The Sunghas who replaced the Mauryas in the 2nd century B.C. further refined the Yakshi figure with elaborate carved costume and jewellery, linked tree and women with the nexus of fertility. The Satvahanas (2nd century B.C. to 2nd century A.D.) further developed these traditions. The dyrads of Sanchi are the most lissome representations of the type. In the north-west regions, in the Indo-Greek kingdoms that emerged in the wake of the invasion of Alexander, the plastic vision of ancient Europe merged with Buddhist spirituality to create the art of Gandhara. The Mathura scholl of art was in the main a prolongation of the earlier traditions. The feminine Yakshi figure, however, lost its links with the woods and became a self-consciously seductive damsel of the city.

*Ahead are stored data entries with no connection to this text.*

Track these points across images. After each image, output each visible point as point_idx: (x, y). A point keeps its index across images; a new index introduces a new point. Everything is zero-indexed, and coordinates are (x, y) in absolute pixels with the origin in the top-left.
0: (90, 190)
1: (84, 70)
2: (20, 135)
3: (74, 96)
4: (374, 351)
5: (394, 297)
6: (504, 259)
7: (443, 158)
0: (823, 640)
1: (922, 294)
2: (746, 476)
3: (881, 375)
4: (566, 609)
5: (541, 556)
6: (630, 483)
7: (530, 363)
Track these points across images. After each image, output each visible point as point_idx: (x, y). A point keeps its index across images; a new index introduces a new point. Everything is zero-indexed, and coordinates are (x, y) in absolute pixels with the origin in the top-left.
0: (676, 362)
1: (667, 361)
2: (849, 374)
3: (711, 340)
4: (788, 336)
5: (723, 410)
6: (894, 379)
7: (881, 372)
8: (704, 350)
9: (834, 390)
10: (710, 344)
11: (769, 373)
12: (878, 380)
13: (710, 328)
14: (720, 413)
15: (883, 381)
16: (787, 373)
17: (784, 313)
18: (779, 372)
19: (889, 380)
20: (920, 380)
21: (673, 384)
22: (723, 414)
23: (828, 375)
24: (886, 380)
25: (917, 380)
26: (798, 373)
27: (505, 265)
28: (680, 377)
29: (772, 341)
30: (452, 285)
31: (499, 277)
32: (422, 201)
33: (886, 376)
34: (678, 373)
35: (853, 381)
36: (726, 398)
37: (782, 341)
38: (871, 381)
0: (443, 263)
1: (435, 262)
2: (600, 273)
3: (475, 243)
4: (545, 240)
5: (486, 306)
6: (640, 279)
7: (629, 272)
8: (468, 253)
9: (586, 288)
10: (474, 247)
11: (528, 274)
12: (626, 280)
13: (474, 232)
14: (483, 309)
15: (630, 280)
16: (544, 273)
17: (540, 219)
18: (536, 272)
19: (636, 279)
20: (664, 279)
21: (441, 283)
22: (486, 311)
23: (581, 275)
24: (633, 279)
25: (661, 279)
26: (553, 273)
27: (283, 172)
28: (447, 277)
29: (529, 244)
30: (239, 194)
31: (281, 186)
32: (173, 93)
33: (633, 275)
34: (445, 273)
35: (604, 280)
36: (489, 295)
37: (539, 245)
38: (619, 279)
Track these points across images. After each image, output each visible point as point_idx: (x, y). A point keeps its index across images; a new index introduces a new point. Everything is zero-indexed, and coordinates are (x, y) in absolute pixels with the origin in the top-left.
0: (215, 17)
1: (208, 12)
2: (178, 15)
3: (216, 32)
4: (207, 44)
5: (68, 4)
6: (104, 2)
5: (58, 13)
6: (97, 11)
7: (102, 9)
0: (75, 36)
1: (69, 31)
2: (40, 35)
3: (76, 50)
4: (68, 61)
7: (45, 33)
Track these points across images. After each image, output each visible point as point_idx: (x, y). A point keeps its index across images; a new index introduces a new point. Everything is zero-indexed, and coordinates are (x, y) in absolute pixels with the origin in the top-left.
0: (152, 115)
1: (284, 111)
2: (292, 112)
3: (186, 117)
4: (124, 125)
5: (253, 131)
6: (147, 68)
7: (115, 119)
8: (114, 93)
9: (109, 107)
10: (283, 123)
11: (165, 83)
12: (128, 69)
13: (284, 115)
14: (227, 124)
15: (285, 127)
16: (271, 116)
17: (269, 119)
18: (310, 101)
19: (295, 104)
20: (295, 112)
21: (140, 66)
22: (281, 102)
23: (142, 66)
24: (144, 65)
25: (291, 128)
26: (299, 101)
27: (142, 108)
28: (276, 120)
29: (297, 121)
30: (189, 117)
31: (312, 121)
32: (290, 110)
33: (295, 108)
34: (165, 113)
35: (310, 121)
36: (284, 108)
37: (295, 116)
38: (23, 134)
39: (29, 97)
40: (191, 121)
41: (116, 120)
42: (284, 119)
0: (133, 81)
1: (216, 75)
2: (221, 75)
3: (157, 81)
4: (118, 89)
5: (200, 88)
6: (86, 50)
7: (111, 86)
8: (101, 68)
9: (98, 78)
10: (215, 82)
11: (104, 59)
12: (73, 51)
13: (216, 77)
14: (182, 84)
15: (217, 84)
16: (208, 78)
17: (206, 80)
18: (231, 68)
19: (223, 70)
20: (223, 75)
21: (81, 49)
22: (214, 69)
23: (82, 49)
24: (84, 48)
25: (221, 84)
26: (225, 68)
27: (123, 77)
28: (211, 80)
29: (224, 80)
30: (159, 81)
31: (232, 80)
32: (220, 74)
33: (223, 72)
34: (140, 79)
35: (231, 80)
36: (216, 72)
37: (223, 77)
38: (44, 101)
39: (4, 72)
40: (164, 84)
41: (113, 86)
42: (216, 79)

The age of the imperial Gupta achieved the basic stabilization of the icon of the Buddha, represented as seating or standing, and with various symbolic gestures of the hands. The visage with its delicacy of moulding achieves a rapt serenity of expression, a quality of inward musing, realized never before. This age also created magnificent sculpture on Hindu themes like the incarnations of Vishnu in the late 5th century temple of Deogarh and the powerful representation of the boar (Varsha) incarnation salvaging the earth, hewn from the rock at Udaigiri.